Rewrite the material below, replacing each instance of "common name" with "vernacular name" and altering nothing else.

Collection entries
━━━━━━━━
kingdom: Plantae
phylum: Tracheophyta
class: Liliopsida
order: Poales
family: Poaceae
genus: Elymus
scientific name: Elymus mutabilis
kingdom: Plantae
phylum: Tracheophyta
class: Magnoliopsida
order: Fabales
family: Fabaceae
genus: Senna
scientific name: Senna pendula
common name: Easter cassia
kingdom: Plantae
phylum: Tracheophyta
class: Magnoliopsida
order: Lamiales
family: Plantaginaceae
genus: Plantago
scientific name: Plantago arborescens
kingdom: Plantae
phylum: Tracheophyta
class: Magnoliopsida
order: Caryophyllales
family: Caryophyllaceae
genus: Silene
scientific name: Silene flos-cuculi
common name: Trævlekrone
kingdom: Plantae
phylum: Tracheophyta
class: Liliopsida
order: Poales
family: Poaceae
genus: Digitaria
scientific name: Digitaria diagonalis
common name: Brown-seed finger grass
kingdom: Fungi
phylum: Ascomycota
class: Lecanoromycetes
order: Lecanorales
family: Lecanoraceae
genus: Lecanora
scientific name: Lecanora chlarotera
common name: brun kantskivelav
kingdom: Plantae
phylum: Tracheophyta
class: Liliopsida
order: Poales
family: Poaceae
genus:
━━━━━━━━
_Solution_:
kingdom: Plantae
phylum: Tracheophyta
class: Liliopsida
order: Poales
family: Poaceae
genus: Elymus
scientific name: Elymus mutabilis
kingdom: Plantae
phylum: Tracheophyta
class: Magnoliopsida
order: Fabales
family: Fabaceae
genus: Senna
scientific name: Senna pendula
vernacular name: Easter cassia
kingdom: Plantae
phylum: Tracheophyta
class: Magnoliopsida
order: Lamiales
family: Plantaginaceae
genus: Plantago
scientific name: Plantago arborescens
kingdom: Plantae
phylum: Tracheophyta
class: Magnoliopsida
order: Caryophyllales
family: Caryophyllaceae
genus: Silene
scientific name: Silene flos-cuculi
vernacular name: Trævlekrone
kingdom: Plantae
phylum: Tracheophyta
class: Liliopsida
order: Poales
family: Poaceae
genus: Digitaria
scientific name: Digitaria diagonalis
vernacular name: Brown-seed finger grass
kingdom: Fungi
phylum: Ascomycota
class: Lecanoromycetes
order: Lecanorales
family: Lecanoraceae
genus: Lecanora
scientific name: Lecanora chlarotera
vernacular name: brun kantskivelav
kingdom: Plantae
phylum: Tracheophyta
class: Liliopsida
order: Poales
family: Poaceae
genus:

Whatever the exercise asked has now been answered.